Metadata-Version: 2.1
Name: chkweb
Version: 0.1.5
Summary: A very simple web crawler and checker
Home-page: https://github.com/euribates/chkweb.git
License: GPL-3.0-or-later
Author: Juan Ignacio Rodriguez de Leon
Author-email: euribates@gmail.com
Requires-Python: >=3.8,<4.0
Classifier: License :: OSI Approved :: GNU General Public License v3 or later (GPLv3+)
Classifier: Programming Language :: Python :: 3
Classifier: Programming Language :: Python :: 3.8
Classifier: Programming Language :: Python :: 3.9
Requires-Dist: fire (>=0.4.0,<0.5.0)
Requires-Dist: prettyconf (>=2.2.1,<3.0.0)
Requires-Dist: requests (>=2.25.1,<3.0.0)
Project-URL: Repository, https://github.com/euribates/chkweb.git
Description-Content-Type: text/markdown

## ChkWeb

This is a very simple web crawler to check the public webpages
in a webserver.

to use, call the subcommand start with the URL to crawl:

    chkweb start http://localhost/

This will create a sqlite3 database ``pages.db`` whith the urls being
detected by the spyder.

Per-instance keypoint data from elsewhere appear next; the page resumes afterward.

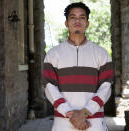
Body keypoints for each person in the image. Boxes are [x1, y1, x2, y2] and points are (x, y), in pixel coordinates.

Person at [43, 2, 113, 131]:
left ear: (87, 23)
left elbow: (106, 87)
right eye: (72, 17)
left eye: (82, 17)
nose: (77, 21)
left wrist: (84, 113)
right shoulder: (53, 54)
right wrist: (71, 114)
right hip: (63, 124)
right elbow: (49, 87)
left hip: (94, 124)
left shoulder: (101, 53)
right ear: (66, 23)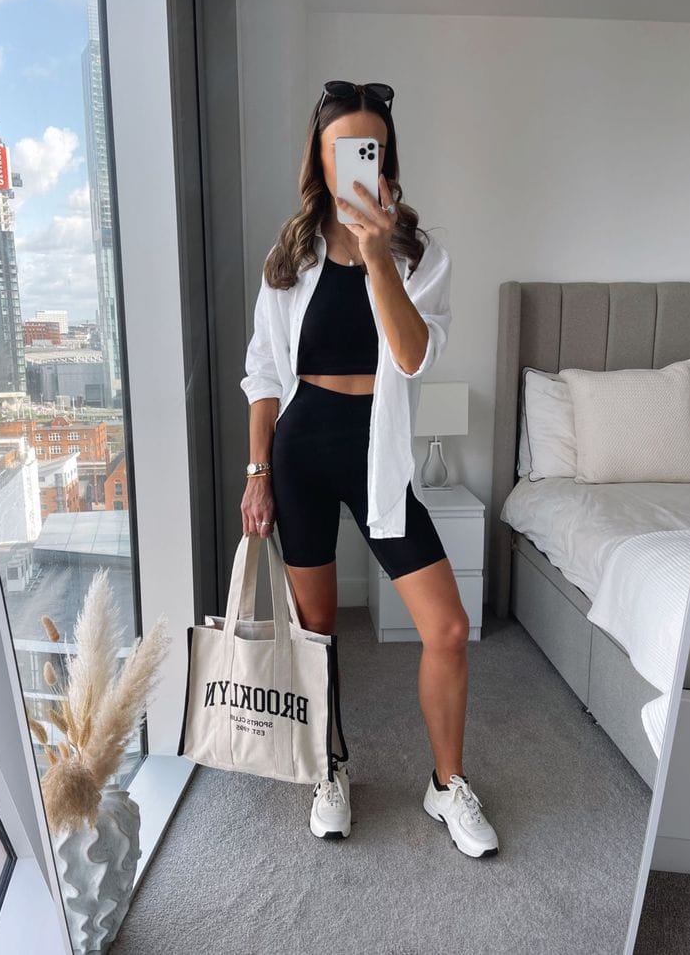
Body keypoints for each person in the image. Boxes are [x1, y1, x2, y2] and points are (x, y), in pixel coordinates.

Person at [239, 80, 499, 858]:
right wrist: (257, 469)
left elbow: (413, 355)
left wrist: (377, 250)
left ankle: (447, 783)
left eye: (371, 148)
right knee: (318, 627)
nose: (359, 160)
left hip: (377, 452)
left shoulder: (420, 254)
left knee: (448, 626)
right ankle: (330, 767)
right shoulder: (291, 253)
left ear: (386, 158)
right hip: (301, 449)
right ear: (320, 159)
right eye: (343, 148)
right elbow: (263, 372)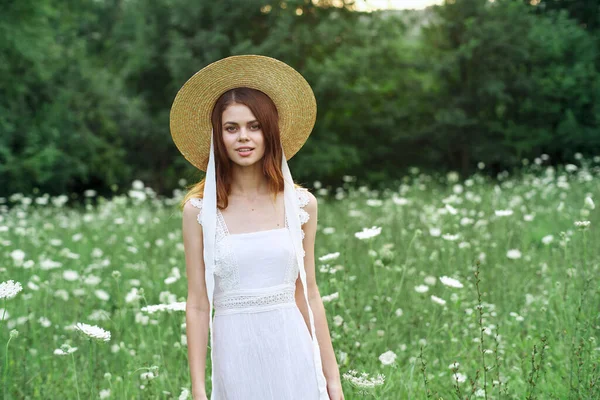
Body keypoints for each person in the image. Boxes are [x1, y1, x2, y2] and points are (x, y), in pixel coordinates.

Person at [170, 55, 344, 400]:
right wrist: (198, 389)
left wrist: (332, 379)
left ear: (269, 131)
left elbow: (308, 293)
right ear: (218, 137)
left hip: (292, 350)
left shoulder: (301, 205)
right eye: (231, 128)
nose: (243, 137)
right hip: (235, 352)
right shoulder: (198, 212)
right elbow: (198, 303)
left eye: (254, 126)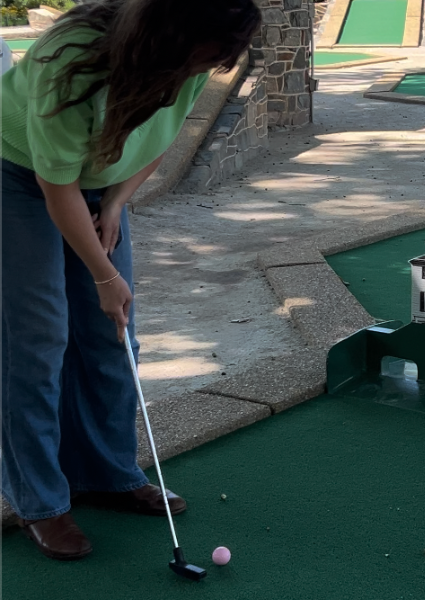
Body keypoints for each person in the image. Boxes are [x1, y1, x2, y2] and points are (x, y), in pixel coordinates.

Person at [1, 0, 261, 560]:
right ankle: (39, 502)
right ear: (162, 40)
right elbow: (56, 187)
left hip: (96, 183)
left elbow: (159, 137)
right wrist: (103, 273)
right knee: (36, 340)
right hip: (18, 176)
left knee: (112, 336)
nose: (202, 71)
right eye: (198, 59)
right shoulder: (68, 61)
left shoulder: (192, 60)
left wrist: (118, 200)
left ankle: (106, 473)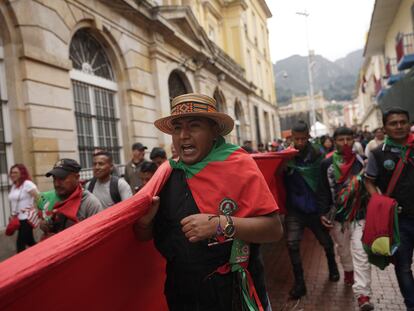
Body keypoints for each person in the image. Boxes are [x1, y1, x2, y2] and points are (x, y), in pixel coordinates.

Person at [134, 93, 283, 311]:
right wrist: (145, 222)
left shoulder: (240, 166)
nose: (183, 136)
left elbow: (273, 229)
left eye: (194, 126)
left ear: (214, 131)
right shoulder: (165, 174)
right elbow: (143, 236)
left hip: (236, 296)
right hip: (183, 296)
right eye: (177, 128)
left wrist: (219, 224)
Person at [318, 127, 374, 311]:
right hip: (337, 218)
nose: (345, 143)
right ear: (335, 141)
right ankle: (348, 271)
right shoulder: (326, 164)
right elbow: (323, 192)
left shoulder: (362, 161)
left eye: (348, 139)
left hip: (360, 216)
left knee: (361, 252)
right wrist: (323, 213)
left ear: (353, 140)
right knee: (343, 250)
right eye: (341, 139)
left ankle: (363, 295)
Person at [282, 122, 339, 299]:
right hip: (295, 208)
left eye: (302, 138)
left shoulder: (318, 154)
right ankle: (300, 284)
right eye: (296, 139)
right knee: (292, 244)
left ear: (308, 136)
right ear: (291, 137)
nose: (299, 142)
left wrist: (326, 208)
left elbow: (324, 182)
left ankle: (333, 266)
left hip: (315, 208)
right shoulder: (285, 155)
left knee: (326, 243)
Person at [365, 108, 414, 310]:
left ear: (409, 124)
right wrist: (379, 202)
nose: (399, 126)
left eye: (403, 122)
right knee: (403, 266)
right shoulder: (377, 154)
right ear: (385, 128)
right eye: (393, 123)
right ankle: (411, 304)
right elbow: (369, 181)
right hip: (399, 220)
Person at [40, 159, 102, 235]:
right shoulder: (52, 199)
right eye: (54, 179)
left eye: (62, 179)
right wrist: (45, 225)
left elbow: (98, 236)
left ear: (77, 177)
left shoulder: (90, 203)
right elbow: (47, 220)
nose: (56, 184)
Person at [8, 164, 39, 253]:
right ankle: (43, 253)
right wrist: (13, 214)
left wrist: (38, 210)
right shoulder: (14, 186)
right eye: (11, 172)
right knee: (30, 242)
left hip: (27, 219)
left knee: (20, 245)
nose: (12, 174)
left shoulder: (27, 184)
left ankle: (19, 265)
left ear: (22, 173)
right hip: (18, 220)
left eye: (15, 172)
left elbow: (39, 198)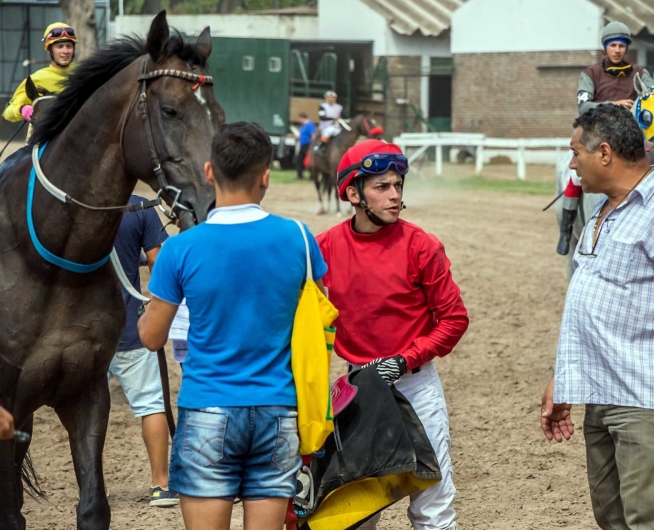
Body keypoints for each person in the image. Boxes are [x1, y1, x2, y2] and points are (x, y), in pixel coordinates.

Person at [138, 122, 326, 530]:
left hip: (208, 407)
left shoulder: (178, 249)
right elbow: (320, 313)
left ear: (208, 171)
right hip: (279, 409)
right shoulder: (298, 237)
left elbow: (152, 337)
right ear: (266, 177)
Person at [540, 104, 654, 529]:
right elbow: (590, 301)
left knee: (650, 521)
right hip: (600, 394)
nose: (571, 163)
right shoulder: (604, 211)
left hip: (646, 400)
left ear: (604, 153)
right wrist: (563, 379)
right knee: (613, 519)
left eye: (575, 152)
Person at [316, 139, 469, 530]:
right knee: (355, 513)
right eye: (381, 187)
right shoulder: (324, 248)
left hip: (417, 387)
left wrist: (403, 360)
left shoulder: (423, 246)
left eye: (398, 185)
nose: (394, 195)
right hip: (358, 392)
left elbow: (454, 319)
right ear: (353, 193)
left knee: (433, 508)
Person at [557, 21, 654, 255]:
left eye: (622, 45)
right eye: (613, 45)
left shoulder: (641, 74)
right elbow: (583, 107)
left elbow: (653, 99)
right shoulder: (590, 74)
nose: (618, 50)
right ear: (605, 48)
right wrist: (613, 104)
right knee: (575, 175)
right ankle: (566, 229)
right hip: (597, 136)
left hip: (631, 139)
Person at [107, 195, 178, 507]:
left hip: (78, 334)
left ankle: (92, 487)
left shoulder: (72, 202)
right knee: (151, 404)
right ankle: (161, 485)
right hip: (127, 328)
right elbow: (158, 265)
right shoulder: (140, 207)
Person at [3, 23, 77, 125]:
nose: (65, 51)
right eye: (60, 46)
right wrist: (22, 109)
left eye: (69, 46)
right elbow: (7, 113)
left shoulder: (83, 76)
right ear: (49, 50)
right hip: (42, 139)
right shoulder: (36, 79)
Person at [295, 113, 316, 180]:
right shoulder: (303, 126)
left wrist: (312, 145)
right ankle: (299, 175)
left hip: (308, 145)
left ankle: (312, 176)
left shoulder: (309, 125)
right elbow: (303, 135)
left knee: (309, 161)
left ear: (302, 118)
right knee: (299, 160)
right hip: (303, 145)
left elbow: (313, 135)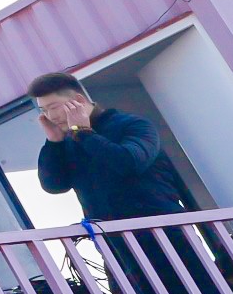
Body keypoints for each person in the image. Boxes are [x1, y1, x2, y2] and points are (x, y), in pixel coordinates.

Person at [30, 73, 198, 224]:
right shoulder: (69, 141)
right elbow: (54, 186)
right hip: (114, 243)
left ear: (79, 101)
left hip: (166, 236)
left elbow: (129, 163)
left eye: (54, 107)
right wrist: (54, 143)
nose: (51, 116)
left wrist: (83, 133)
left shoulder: (133, 125)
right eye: (44, 110)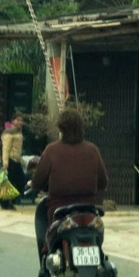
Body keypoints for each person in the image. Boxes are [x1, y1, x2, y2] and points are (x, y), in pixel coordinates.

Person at [29, 108, 108, 262]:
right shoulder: (93, 150)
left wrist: (32, 183)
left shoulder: (51, 150)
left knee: (45, 225)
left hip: (59, 209)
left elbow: (38, 182)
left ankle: (47, 252)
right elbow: (103, 183)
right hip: (89, 207)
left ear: (61, 129)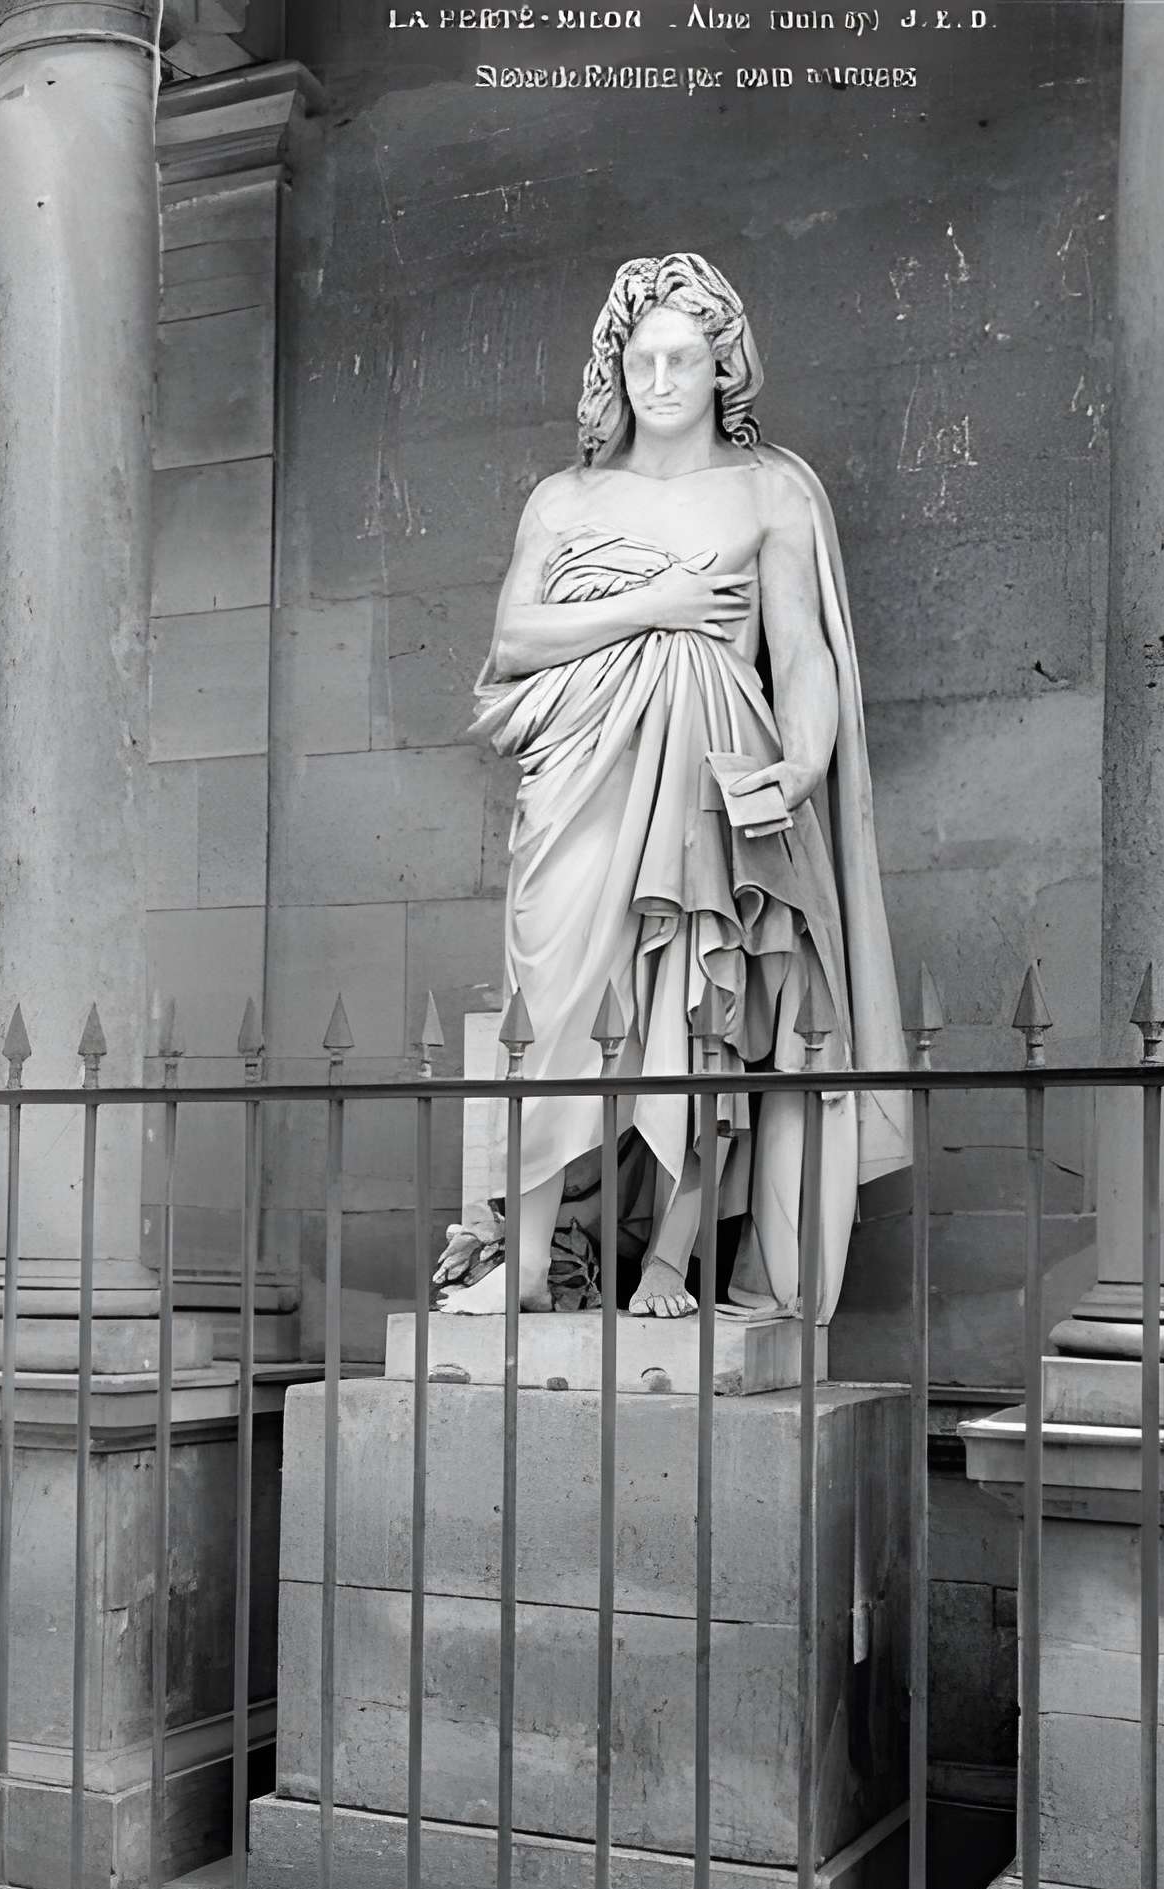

It also checks this first page and add all the locals
links to the database as pending url to be checked. Now you can run:

    chkweb advance

to continue the crawling process. This is going to take at most 10
pending url and repeat the process with each of then. You can define the maximun
amount of new urls to be checked setting the environment variable `CHKWEB_ADVANCE_LIMIT` or
 setting the `--limit` command line option, like in this example:

    chkweb advance --limit 1000

### Checking process status

You can check the current process status with the subcommand `status`, like this:

    chkweb status

### Logs

A log file is stored in ``logs/chklog.log``. You can change the
log level either in the settings file or declaring a environment variable
named ``CHKWEB_LOG_LEVEL`` to the desired level. It is set to ``ERROR``
by default.

### TODO things

- Add a plugin system to perform custom checks

- Add a new subcommand to make the tests from a given list of urls

- Add an option to select the name and path of the database file. Alos include
  in the `settings.py` file.

### DONE things

- add an option in the `advance` command to set the number of pages
  being analized in every call. Set to 0 to indicate continue until all the
  pages are analized [DONE 0.1.4]

- logs stored in some other location [DONE 0.1.2]
- Subcommand list to list the URLs in the database [DONE 0.1.2]
- Subcommand init to delete the database and start a new crawl proces [DONE 0.1.2]
- subcommand run to get a URL form the pending list and check it [DONE 0.1.2]